Muitos brasileiros têm motivos fundados para não votar no
candidato do PT. Menos por Fernando Haddad e mais pelo PT. Afinal de contas, o
partido, que foi combativo, vigoroso e defensor da ética na política se omitiu em certos pontos. Se é verdade que os dois mandatos do presidente Lula ficarão
entre os mais exuberantes e exitosos da história do Brasil, também é verdade
que o governo Dilma deixou muito a desejar e, em parte, está na raiz da atual
crise. Mas se tudo isto for colocado nos pratos da balança da história é
possível perceber que há um saldo mais positivo do que negativo em favor dos
governos petistas.
Combate a corrupção
Combate a corrupção
Ademais, na própria questão da corrupção, foi sob os governos
petistas que se criaram os mais poderosos instrumentos de combate à mesma, sem
os quais o Brasil estaria ainda mergulhado no lodaçal que degrada os
governantes e as instituições e desacredita os cidadãos. Foi dada autonomia à
Polícia Federal, foi fortalecido o Ministério Público, foi sancionada a Lei da
Delação Premiada e foi criada a Controladoria Geral da União. Não bastasse
isto, não há nenhuma acusação séria contra a gestão de Haddad pelos quase sete
anos à frente do MEC e sua gestão na Prefeitura de São Paulo foi marcada pelo
desbaratamento da máfia dos fiscais e pela recuperação de milhões de reais
desviados desde os tempos de Maluf.
Defesa da Democracia
Defesa da Democracia
Quiseram os caprichos da história e da Fortuna destinar a
Haddad a tarefa de enfrentar o maior perigo para o frágil processo de
construção da democracia desde o início da redemocratização. Perigo expresso em
tudo o que a candidatura de Bolsonaro representa. Assim, todos os eleitores que
não gostariam de votar no PT e, mesmo, muitos eleitores que votaram em
Bolsonaro, movidos por uma justa raiva e tristeza, estão postos diante de uma
terrível encruzilhada: votar em Bolsonaro e levar o Brasil por caminhos escuros
e escorregadios que o conduzirão aos abismos do ódio entre irmãos, entre
familiares, à violência política e, quiçá, à guerra civil ou votar em Haddad
para que se possa divisar uma luz no fim do túnel, para que se possa disputar
eleições com um convívio pacífico e para que se inicie um novo processo de
construção da democracia, com justiça, liberdade, direitos e igualdade.

════

### Objetivo proposto 1
Devolva, sem nenhuma alteração, todo o trecho sobre o voto em Haddad que vai desde "Muitos brasileiros têm" até "governos petistas.".
### Objetivo proposto 2
Retome o trecho sobre o voto em Haddad, dando continuidade a partir da última frase apresentada.
O material a seguir é independente do trecho.

### Bloco de dados
════

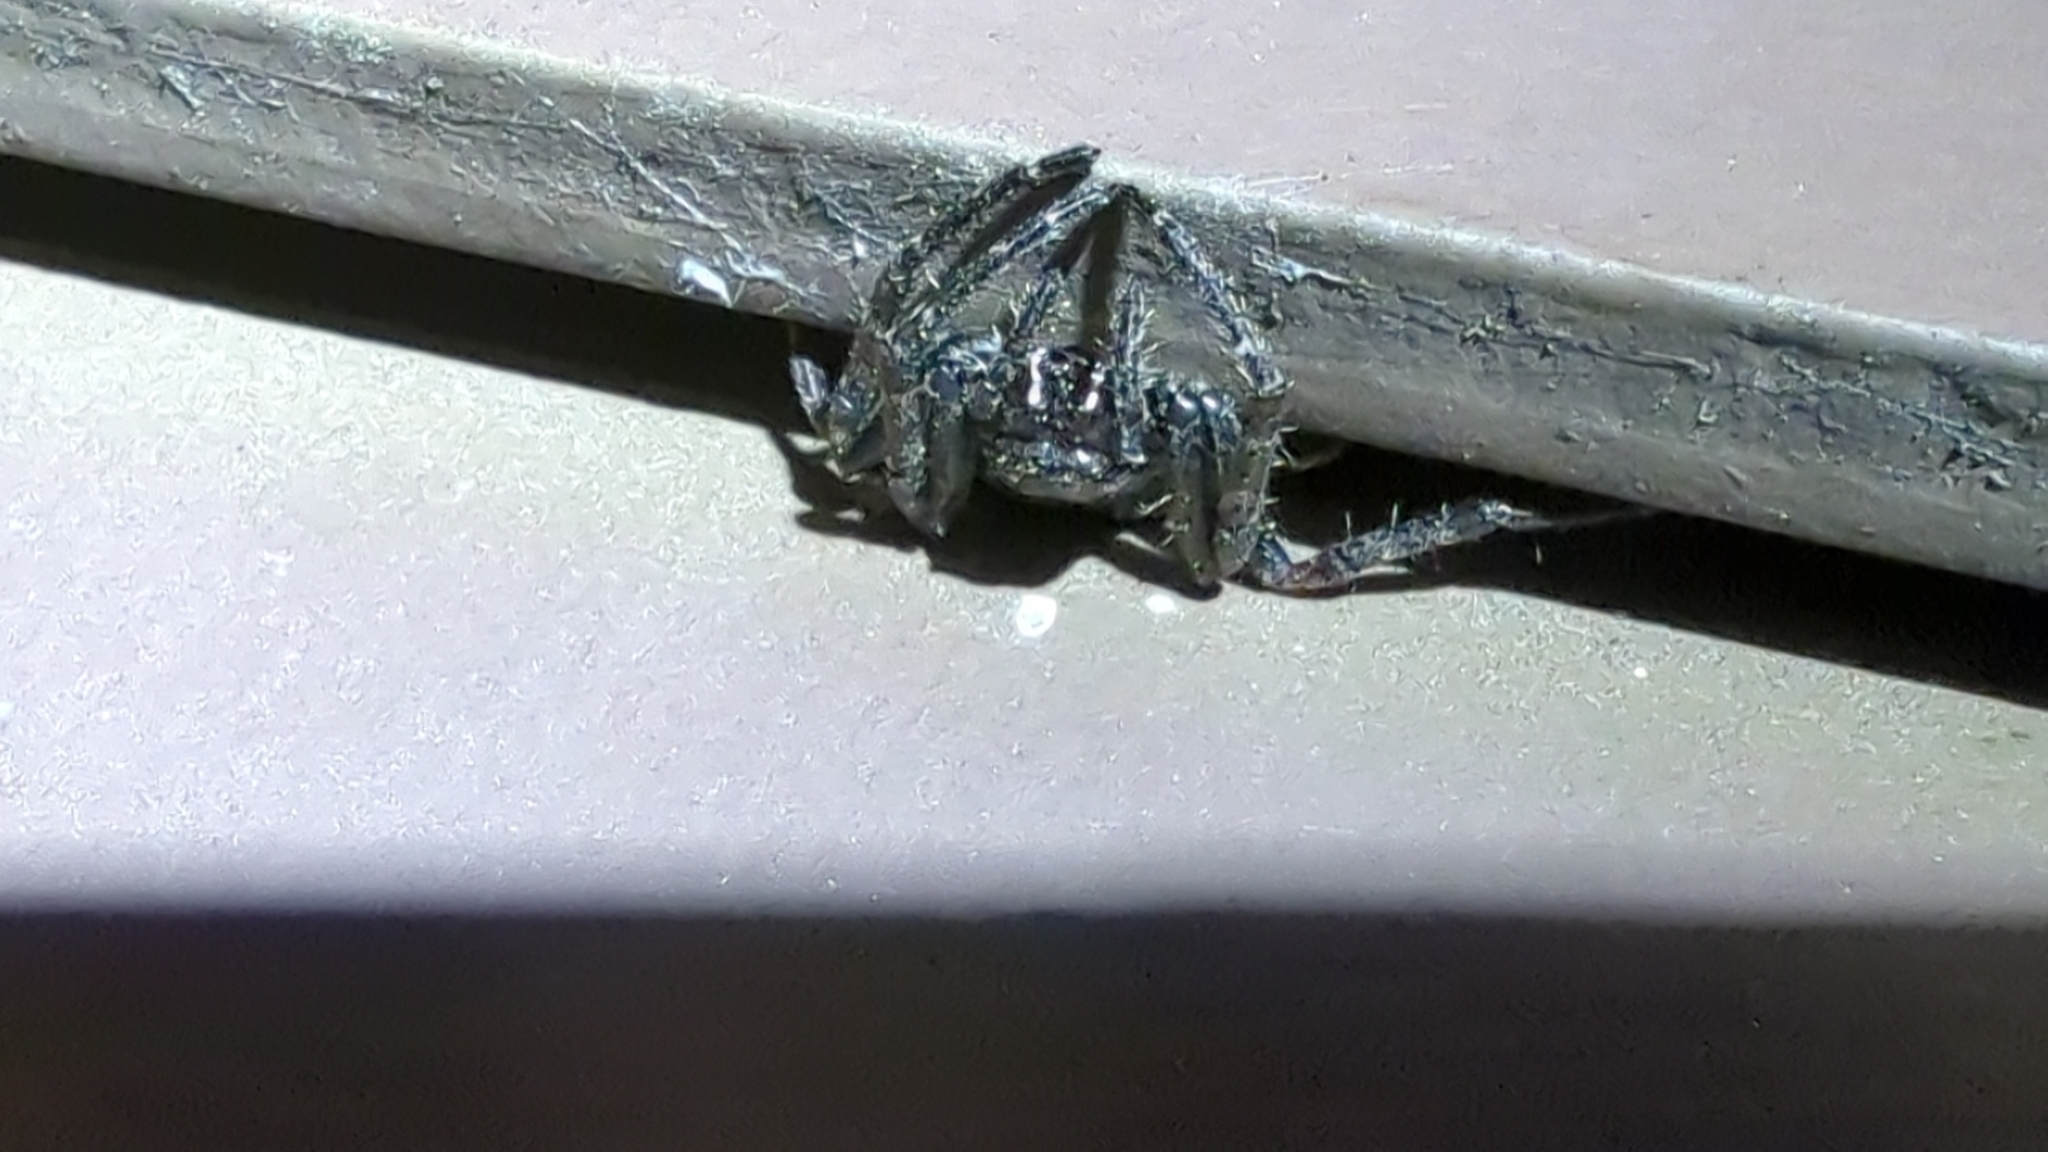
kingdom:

════

### Resposta correta 1
Muitos brasileiros têm motivos fundados para não votar no
candidato do PT. Menos por Fernando Haddad e mais pelo PT. Afinal de contas, o
partido, que foi combativo, vigoroso e defensor da ética na política se omitiu em certos pontos. Se é verdade que os dois mandatos do presidente Lula ficarão
entre os mais exuberantes e exitosos da história do Brasil, também é verdade
que o governo Dilma deixou muito a desejar e, em parte, está na raiz da atual
crise. Mas se tudo isto for colocado nos pratos da balança da história é
possível perceber que há um saldo mais positivo do que negativo em favor dos
governos petistas.

### Resposta correta 2
Bolsonaro e a Barbárie
Bolsonaro e a Barbárie
Em política, a palavra, as promessas e as ações dos líderes
sacramentam o conteúdo das alianças que eles fazem com o povo, com os
eleitores. A campanha de Bolsonaro tem pregado a violência generalizada, tem
estimulado o estupro, tem pregado mais pregos nas mãos e nas almas dos negros e
negras que carregam uma cruz histórica desde os tempos da escravidão. O
candidato votou contra as empregadas domésticas, contra os direitos dos
deficientes, contra as demandas dos trabalhadores. As suas votações no
Congresso contribuíram para espezinhar os mais fracos, os humildes, aqueles que
mais sofrem. Em quase trinta anos de mandato, ele não produziu nenhuma obra
contra a corrupção e apenas usufruiu das benesses do poder.
Bolsonaro se diz patriota. Mas o que é a pátria? A pátria é o
povo que vive em um lugar e que tem uma cultura, uma língua, uma identidade.
Não se pode ser patriota sem amar o povo, sem defender os seus direitos, a
igualdade e a sociedade justa. Não se pode ser patriota e defender os ricos, as
injustiças, a opressão e a discriminação. Não se pode ser patriota e semear a
violência, a discórdia e a inimizade entre o povo. Ninguém que é injusto,
impiedoso, cruel e desumano é patriota.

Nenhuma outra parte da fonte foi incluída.